Warum gehen Menschen trotzdem in den Kölner Dom, beten zu dem Gott, der Ablehnung und Hass noch immer nicht aus der Welt geschafft hat? Ich kann nur für mich persönlich antworten. Ich bitte Gott um Einsicht, möge Gott mir und anderen Menschen offene Augen und einen wachen Verstand geben, damit ich nicht in die Fallen renne, die menschenverachtende Ideologien aufstellen. Wenn ich dann vor dem Fenster, das Sie beschreiben, stehen werde, will ich die Darstellungen dort bewusst und mit wachem Blick ansehen, ich werde mich - vermutlich wie Sie - vor Scham über diese Bilder schütteln und Gott darum bitten, dass solche abwertenden Darstellungen endlich zu Zeugnissen einer dunklen Vergangenheit werden, wir in unserer Kirche aber an einer Zukunft arbeiten, die sich solchen Stereotypen für immer widersetzt.
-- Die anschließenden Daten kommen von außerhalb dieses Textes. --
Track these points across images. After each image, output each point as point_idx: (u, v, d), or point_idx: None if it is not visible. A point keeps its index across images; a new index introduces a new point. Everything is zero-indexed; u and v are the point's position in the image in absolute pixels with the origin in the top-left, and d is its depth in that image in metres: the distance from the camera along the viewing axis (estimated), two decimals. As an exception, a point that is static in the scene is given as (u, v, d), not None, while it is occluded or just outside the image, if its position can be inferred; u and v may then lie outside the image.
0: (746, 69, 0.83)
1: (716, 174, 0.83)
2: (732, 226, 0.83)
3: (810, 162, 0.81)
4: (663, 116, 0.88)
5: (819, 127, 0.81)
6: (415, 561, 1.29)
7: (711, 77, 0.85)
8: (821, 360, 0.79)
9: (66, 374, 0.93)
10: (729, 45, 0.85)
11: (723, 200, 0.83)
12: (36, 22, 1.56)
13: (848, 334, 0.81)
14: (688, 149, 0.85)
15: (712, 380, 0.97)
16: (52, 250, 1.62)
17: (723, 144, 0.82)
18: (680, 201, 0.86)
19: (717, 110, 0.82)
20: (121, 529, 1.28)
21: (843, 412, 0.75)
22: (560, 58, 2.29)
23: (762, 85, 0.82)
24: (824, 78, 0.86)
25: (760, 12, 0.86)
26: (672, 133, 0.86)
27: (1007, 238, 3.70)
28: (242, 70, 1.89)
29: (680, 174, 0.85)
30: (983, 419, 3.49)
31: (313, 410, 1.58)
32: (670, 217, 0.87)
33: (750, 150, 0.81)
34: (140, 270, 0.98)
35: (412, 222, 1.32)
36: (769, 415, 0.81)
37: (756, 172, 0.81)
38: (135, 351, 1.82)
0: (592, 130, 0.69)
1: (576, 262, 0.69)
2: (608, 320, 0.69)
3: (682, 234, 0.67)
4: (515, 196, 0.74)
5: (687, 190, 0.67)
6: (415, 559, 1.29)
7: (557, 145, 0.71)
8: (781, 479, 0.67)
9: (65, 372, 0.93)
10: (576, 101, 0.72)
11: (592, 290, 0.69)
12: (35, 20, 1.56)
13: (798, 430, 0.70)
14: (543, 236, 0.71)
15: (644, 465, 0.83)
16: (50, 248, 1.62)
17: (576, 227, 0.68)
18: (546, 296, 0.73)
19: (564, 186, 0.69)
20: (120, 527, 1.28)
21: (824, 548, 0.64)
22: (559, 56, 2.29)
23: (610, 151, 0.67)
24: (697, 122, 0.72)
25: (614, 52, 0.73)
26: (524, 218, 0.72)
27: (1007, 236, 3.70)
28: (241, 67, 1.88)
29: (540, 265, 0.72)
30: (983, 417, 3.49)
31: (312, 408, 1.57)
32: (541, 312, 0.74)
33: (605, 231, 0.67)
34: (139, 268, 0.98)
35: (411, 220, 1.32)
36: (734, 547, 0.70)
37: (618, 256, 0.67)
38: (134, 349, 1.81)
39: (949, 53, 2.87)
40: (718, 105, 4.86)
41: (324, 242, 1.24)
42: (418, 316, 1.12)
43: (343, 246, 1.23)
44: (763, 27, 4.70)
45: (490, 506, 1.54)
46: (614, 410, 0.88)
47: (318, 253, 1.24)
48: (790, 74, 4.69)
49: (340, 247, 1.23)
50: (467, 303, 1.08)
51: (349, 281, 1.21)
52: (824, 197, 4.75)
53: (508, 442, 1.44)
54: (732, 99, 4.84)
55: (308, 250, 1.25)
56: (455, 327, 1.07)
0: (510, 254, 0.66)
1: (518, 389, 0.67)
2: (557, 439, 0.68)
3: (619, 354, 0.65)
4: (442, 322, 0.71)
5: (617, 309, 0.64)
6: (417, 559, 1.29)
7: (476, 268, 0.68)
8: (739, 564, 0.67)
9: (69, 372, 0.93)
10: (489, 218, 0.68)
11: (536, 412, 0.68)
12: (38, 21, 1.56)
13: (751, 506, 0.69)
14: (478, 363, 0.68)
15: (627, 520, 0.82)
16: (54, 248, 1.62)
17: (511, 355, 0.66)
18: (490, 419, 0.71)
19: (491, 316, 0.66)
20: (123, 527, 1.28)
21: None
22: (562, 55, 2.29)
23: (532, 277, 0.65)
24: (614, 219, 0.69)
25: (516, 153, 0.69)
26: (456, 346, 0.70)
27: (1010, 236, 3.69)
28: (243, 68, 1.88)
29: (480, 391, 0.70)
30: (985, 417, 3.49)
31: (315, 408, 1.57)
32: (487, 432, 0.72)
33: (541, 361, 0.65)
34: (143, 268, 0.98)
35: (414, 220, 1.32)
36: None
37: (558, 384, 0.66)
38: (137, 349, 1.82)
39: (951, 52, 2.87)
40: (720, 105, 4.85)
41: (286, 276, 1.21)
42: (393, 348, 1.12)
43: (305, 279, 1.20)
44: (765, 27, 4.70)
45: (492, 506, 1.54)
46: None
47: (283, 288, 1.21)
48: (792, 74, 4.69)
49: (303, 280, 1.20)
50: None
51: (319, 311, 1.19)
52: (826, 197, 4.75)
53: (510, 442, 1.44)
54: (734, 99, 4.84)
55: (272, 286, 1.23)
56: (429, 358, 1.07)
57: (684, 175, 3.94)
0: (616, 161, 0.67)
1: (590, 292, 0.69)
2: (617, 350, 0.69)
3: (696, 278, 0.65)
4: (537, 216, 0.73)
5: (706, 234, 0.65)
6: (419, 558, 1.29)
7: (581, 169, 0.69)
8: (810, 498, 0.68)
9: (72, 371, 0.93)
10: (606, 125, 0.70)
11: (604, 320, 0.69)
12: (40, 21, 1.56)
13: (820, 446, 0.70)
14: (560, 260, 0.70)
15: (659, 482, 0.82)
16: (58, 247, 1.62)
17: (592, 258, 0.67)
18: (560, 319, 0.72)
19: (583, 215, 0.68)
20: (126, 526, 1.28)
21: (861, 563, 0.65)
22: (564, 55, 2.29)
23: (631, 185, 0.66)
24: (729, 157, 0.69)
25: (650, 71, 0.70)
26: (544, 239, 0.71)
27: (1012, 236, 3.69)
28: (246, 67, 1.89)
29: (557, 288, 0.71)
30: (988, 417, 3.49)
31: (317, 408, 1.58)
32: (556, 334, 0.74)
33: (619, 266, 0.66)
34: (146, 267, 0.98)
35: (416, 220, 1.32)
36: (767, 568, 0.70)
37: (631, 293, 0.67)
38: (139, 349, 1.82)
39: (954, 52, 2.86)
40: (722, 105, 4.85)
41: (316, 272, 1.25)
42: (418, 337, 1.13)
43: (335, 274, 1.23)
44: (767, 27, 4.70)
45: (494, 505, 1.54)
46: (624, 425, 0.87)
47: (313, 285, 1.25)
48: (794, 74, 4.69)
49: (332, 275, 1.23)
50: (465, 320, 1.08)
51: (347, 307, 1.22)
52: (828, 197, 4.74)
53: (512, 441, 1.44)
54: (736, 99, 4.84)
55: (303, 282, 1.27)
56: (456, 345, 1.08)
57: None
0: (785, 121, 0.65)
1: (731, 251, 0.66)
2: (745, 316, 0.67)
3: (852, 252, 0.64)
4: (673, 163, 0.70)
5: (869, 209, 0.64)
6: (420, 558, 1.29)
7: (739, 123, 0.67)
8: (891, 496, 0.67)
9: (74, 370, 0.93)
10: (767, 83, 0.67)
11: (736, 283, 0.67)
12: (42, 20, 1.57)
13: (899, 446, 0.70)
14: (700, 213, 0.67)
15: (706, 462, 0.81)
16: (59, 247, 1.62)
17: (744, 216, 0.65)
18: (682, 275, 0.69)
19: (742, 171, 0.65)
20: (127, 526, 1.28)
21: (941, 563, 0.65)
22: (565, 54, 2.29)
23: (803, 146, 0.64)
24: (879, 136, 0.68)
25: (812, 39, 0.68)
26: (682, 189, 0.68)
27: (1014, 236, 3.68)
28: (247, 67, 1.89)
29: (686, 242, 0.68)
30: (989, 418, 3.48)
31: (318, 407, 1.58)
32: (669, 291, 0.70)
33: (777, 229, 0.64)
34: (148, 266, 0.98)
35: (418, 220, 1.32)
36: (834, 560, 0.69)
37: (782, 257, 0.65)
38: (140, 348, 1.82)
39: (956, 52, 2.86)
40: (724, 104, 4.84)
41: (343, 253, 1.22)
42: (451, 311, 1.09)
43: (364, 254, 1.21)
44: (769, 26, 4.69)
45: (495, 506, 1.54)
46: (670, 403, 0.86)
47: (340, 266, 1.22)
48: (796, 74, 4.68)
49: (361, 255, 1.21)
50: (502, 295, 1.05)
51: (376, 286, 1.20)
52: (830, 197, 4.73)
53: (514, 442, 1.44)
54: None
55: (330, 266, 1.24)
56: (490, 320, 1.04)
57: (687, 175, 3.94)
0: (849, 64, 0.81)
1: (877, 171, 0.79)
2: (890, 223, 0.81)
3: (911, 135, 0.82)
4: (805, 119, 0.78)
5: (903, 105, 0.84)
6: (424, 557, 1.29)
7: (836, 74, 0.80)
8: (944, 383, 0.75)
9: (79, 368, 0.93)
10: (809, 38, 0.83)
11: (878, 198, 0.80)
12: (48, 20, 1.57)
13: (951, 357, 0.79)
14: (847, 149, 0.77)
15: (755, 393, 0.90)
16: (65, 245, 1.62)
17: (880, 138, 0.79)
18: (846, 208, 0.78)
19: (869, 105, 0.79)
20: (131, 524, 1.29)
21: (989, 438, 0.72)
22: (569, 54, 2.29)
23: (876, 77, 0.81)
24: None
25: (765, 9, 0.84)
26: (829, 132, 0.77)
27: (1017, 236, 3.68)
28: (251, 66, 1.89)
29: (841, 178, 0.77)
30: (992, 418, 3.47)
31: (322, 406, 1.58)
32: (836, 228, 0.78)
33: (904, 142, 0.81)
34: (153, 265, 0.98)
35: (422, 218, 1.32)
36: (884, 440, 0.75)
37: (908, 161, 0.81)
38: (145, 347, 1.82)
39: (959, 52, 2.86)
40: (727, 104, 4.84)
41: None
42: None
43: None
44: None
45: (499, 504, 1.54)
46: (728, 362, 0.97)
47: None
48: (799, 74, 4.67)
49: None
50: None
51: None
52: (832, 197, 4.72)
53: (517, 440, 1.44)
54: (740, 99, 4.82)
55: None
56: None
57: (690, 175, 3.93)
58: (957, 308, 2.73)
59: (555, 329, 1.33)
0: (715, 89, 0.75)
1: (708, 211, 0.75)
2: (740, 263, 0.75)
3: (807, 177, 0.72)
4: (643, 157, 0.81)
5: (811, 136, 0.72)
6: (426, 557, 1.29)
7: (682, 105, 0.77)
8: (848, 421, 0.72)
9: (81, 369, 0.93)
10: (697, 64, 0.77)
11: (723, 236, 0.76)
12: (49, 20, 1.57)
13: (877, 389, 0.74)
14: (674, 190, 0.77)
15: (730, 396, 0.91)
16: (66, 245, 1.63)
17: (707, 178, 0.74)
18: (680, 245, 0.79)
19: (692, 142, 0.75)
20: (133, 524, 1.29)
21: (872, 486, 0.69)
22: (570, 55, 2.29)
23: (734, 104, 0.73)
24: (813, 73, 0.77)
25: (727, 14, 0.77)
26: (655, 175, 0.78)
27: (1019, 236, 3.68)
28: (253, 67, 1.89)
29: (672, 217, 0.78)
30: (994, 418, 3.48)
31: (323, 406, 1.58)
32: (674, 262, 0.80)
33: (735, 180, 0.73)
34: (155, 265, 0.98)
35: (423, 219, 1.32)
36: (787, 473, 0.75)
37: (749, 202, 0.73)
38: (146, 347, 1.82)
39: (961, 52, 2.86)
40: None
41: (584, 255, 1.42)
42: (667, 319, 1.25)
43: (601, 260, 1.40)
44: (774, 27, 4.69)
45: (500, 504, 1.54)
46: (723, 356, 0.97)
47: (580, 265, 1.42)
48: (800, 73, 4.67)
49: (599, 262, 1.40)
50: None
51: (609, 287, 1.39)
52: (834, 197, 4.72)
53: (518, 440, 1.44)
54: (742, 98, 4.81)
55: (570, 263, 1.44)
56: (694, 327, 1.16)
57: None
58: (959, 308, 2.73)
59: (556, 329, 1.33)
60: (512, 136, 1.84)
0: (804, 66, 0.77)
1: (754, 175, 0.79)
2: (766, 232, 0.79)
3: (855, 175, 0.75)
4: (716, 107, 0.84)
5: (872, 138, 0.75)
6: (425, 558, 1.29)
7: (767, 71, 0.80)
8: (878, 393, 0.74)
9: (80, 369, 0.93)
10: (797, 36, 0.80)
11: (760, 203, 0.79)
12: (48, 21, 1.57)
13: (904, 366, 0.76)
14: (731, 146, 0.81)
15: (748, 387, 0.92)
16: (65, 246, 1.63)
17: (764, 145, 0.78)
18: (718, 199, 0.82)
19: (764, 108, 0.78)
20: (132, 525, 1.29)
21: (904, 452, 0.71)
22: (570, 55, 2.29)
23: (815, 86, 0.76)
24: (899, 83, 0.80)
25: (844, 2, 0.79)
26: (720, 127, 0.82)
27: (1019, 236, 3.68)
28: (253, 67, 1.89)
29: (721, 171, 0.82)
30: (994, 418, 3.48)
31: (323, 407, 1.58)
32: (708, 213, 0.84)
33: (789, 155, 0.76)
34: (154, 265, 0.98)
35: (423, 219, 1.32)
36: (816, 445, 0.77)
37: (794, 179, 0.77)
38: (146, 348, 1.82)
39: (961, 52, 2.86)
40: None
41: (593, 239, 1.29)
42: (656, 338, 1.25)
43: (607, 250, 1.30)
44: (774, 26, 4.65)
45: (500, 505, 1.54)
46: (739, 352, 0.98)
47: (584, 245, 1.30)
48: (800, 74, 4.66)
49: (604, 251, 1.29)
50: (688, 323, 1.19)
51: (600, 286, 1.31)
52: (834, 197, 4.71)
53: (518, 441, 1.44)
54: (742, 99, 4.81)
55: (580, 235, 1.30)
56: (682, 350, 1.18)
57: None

Sie fragen, wieso Menschen so unverzeihlich sein können? Ich denke wir beide können daran mitwirken, dass unsere Gesellschaft etwas mehr von einer großen Verzeihung profitiert, die unsere persönlichen Interessen weniger wichtig nimmt, sondern Raum zu einem friedlicheren Zusammenleben eröffnet.
Ihnen eine gesegnete Zeit vor Ostern.